Молодой мужчина в белом перепачканном фартуке, задумавшись, почесал затылок, поправил кипу на голове и выбрал для себя самый оптимальный вариант.
— За жизнь, наверное. Мёртвому уже с честью не носиться и денег не тратить.
— За жизнь… — Алфи кивнул, подтягивая к себе большую книгу учёта, и старательно пригладил завивающиеся усы. — На кой хер тебе жизнь без чести и гроша в кармане, болван? Не выбила из тебя дурь война, не выбила дурь. Ничего, я сделаю то, чего она не смогла. Ступай, Олли, ступай.
— Алфи, там ещё это… — молодой человек описал взглядом комнату, прежде чем нахмурить брови. — Говорят, что в город прибыла группа туристов, которые на туристов не похожи вовсе. По-итальянски заносчивы, но говорят как американцы.
— О, бля, что за бараны на вертел сами лезут? При деньгах? Куда ходили? Чего спрашивали? Сколько их?
Олли только плечами пожал, ведь слухами земля полнится, а фактами — не хочет.
— Чего ты, сука, голову в плечи вжал? — Соломонс хотел бы что-то бросить в сторону своего помощника, да под руку не попало ничего, что не имело бы ценность, потому только махнул рукой. — Побежал резво, как сохатый по капусте, и разузнал мне всё.
Из Америки никогда ничего хорошего не прибывает, особенно если группой. Соломонс предпочитал сжечь палку, прежде чем она раз в год выстрелит, поэтому послал своих людей аккуратно проследить за интересующими его людьми, но уже через день в пекарню принесли весть, что американцы уехали из Лондона довольно поспешно.
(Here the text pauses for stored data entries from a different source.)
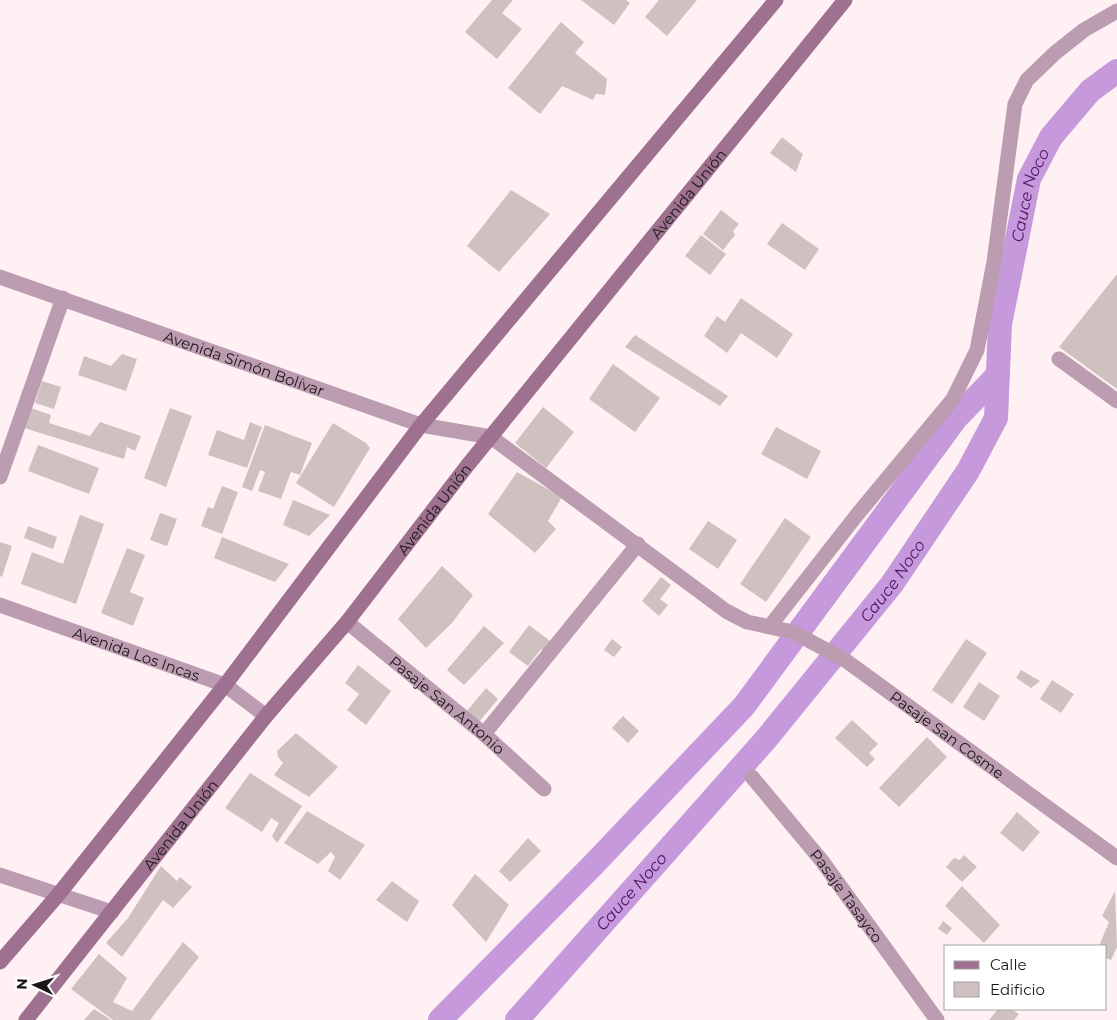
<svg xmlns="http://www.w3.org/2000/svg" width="1117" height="1020" viewBox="0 0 1117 1020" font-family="Montserrat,sans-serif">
<rect width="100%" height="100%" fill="#fff0f3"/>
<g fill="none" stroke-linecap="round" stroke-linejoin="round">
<g stroke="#c599db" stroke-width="24">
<path d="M440 1020 593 865 744 706 957 417 998 375"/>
<path id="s1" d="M517 1020 767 738 892 584 968 471 996 418 1000 324 1029 179 1051 137 1090 91 1117 71"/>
</g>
</g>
<g fill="#cfc1bf">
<path d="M492 0H513L502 13 522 29 497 59 465 32Z"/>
<path d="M581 0H626L630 3 614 25Z"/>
<path d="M659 0H697L667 36 645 17Z"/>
<path d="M561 22 584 42 575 53 607 79 605 95 596 94 593 100 562 86 540 114 508 88Z"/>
<path d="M782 137 803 154 796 172 770 153Z"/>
<path d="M511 190 550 214 499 272 467 246Z"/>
<path d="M721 210 739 224 733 231 735 235 723 250 703 234Z"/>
<path d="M782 223 819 249 805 270 767 244Z"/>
<path d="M701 235 726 254 710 275 685 256Z"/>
<path d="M1117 274V389L1059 347Z"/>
<path d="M741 298 793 334 777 358 741 333 727 353 704 336 717 316 725 322Z"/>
<path d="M635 335 728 396 720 406 625 347Z"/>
<path d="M122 354 137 359 126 391 78 375 84 356 111 366Z"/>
<path d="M613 364 660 398 635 432 589 399Z"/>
<path d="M42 381 61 387 54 409 35 403Z"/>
<path d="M543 407 574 432 546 468 515 443Z"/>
<path d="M31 408 51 415 49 423 90 436 100 422 141 436 135 451 127 447 124 459 24 428Z"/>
<path d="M170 408 192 416 166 487 144 478Z"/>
<path d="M250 422 262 427 247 468 208 455 217 430 244 440Z"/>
<path d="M333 423 366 443 370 448 334 507 296 483Z"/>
<path d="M265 425 312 443 300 475 291 472 281 499 258 491 265 472 260 470 252 491 242 487Z"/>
<path d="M776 427 821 451 807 479 761 454Z"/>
<path d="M38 445 99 468 89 494 28 471Z"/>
<path d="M517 472 562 497 548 521 556 529 535 553 488 514Z"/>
<path d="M222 486 238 492 222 534 201 526 208 507 213 509Z"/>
<path d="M293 500 330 515 309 536 283 525Z"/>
<path d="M160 513 177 519 167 546 150 540Z"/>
<path d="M80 515 104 524 76 604 21 584 32 552 63 564Z"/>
<path d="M785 518 811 537 766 602 740 584Z"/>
<path d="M708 521 737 540 718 569 689 549Z"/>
<path d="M28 526 57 537 53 549 24 538Z"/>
<path d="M222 537 289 564 275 582 214 558Z"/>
<path d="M0 542 12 546 2 577 0 576Z"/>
<path d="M127 548 145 555 130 592 144 598 133 626 101 613Z"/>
<path d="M442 566 473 595 452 623 426 648 398 619Z"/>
<path d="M661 577 671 585 660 599 668 605 659 616 642 601Z"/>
<path d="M529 625 554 644 547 654 541 649 528 666 509 652Z"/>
<path d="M484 626 504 643 464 685 447 670Z"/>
<path d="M612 639 622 647 614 657 604 650Z"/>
<path d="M966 639 987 653 952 704 932 690Z"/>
<path d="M358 665 391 691 366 725 347 710 359 694 345 683Z"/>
<path d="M1021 670 1040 681 1031 688 1016 678Z"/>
<path d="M1052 680 1074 694 1061 713 1040 699Z"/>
<path d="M979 682 1000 696 984 721 963 707Z"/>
<path d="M486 688 498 699 479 722 467 711Z"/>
<path d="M623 716 639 731 628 743 612 728Z"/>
<path d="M852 720 878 744 869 753 875 759 867 767 835 738Z"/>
<path d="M296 733 338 767 309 797 274 775 283 763 278 757 277 751Z"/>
<path d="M927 737 947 757 899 807 879 788Z"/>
<path d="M250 773 302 806 277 843 272 836 279 823 271 818 262 832 225 808Z"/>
<path d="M307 811 365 845 340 880 328 871 335 857 331 852 318 864 284 843Z"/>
<path d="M1017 812 1040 832 1023 852 1000 833Z"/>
<path d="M528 838 541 851 510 882 499 871Z"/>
<path d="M964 855 977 867 962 882 946 867 954 858 960 860Z"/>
<path d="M161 866 177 881 180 877 192 887 173 908 163 900 122 957 106 943 128 918Z"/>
<path d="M475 874 509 905 486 942 452 905Z"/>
<path d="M392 881 419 901 407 922 376 900Z"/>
<path d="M962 886 1000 925 984 943 945 906Z"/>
<path d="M1115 891 1117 947 1111 960 1106 958V946H1099L1109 922 1102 916Z"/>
<path d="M943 921 952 928 947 935 938 929Z"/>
<path d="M183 942 199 957 150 1020H113L71 989 99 954 127 978 113 1002 132 1011Z"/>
<path d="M94 1009 111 1020H84Z"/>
<path d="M998 1009H1011L1019 1014 1014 1020H989Z"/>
</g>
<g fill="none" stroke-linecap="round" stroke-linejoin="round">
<g stroke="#bc9cb1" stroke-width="15">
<path id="s2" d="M0 277 421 425 491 437 726 611 747 622 793 632 845 660 1117 858"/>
<path d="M1059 359 1117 401"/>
<path d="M0 477 63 298"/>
<path id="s3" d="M0 605 225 685 266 716"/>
<path id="s4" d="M347 622 484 734 544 789"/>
<path d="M770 626 856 516 953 399 977 350 994 262 1015 104 1027 80 1055 53 1084 30 1117 11"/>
<path d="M484 734 638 544"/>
<path id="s5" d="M752 777 822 861 937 1020"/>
<path d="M0 875 112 912"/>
</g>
<g stroke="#9e7190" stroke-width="15">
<path d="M0 962 58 895 225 685 421 425 776 0"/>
<path id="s6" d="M26 1020 266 716 347 622 467 466 845 0"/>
</g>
</g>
<g text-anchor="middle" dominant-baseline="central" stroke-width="4.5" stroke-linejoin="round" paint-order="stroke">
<g font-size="15" fill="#1b1617" stroke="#fff">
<text stroke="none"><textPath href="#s6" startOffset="1059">Avenida Unión</textPath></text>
<text stroke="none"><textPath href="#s2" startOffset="259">Avenida Simón Bolívar</textPath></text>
<text stroke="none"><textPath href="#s6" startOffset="654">Avenida Unión</textPath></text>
<text stroke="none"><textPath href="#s3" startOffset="145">Avenida Los Incas</textPath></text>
<text stroke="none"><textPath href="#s4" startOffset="130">Pasaje San Antonio</textPath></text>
<text stroke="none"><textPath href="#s2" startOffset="1066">Pasaje San Cosme</textPath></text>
<text stroke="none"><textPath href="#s6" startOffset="249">Avenida Unión</textPath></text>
<text stroke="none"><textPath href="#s5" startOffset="152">Pasaje Tasayco</textPath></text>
</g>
<g font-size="16" font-style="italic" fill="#4d1563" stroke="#fff">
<text stroke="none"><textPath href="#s1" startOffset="998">Cauce Noco</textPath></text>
<text stroke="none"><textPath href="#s1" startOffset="578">Cauce Noco</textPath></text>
<text stroke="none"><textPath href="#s1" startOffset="172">Cauce Noco</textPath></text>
</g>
</g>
<rect x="944" y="945" width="162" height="65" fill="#ffffff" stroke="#a4a2a2"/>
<rect x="954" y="961" width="25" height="8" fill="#9e7190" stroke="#a4a2a2"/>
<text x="990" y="970" font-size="15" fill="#1b1617">Calle</text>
<rect x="954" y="982" width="25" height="15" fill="#cfc1bf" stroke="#a4a2a2"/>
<text x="990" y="995" font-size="15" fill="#1b1617">Edificio</text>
<g transform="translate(35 985) rotate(274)" stroke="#ffffff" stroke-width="4" paint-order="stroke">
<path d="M0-4L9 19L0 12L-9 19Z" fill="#1b1617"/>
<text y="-8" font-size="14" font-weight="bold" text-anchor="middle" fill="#1b1617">N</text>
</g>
</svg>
Говорили, их было двенадцать. Все при оружии и на дорогих автомобилях, где-то среди слухов всплыло слово «мафия». Но вот что удивительно, в городе никто не умер насильственной смертью за время их пребывания в границах Соломонса и вели себя туристы прилежно, как культурные гости. За кем же приехали эти люди? Чего им было нужно? Ответ последовал с известиями из Бирмингема, в которых говорилось, что семья Шелби потерпела серьёзную утрату, и в их дома пришёл траур. Тогда Алфи узнал, что Томми очень сильно оступился, а ошибка его привела в Англию кого-то со знакомой фамилией и устойчивыми жестокими принципами из рассказов Розы. «Чёрная рука», как много вокруг них ходило легенд; семья Чангретта была одним из верховных кланов в иерархии. Еврей подумал, что, должно быть, пришло время привезти своего бойца в Смолл Хит, где некошерно воняло свиньями и нечистотами, чтобы под шумок взглянуть за кулисы разворачивающегося цирка на цыганской арене; возможно, даже попытаться воздержаться от идеи прогуляться под перекрестным огнём. Хотя Томми и не отказал бы себе в удовольствии попытаться правдами и неправдами втянуть в свои разбирательства евреев. Даже аргумент подыскал бы убедительный. Но, чёрт… Это же, мать её, мафия. Даже вечному жиду хотелось остаться среди зрителей и не ввязываться в это дерьмо. «Американцы любят слаще», — говорил он, почти усмехаясь.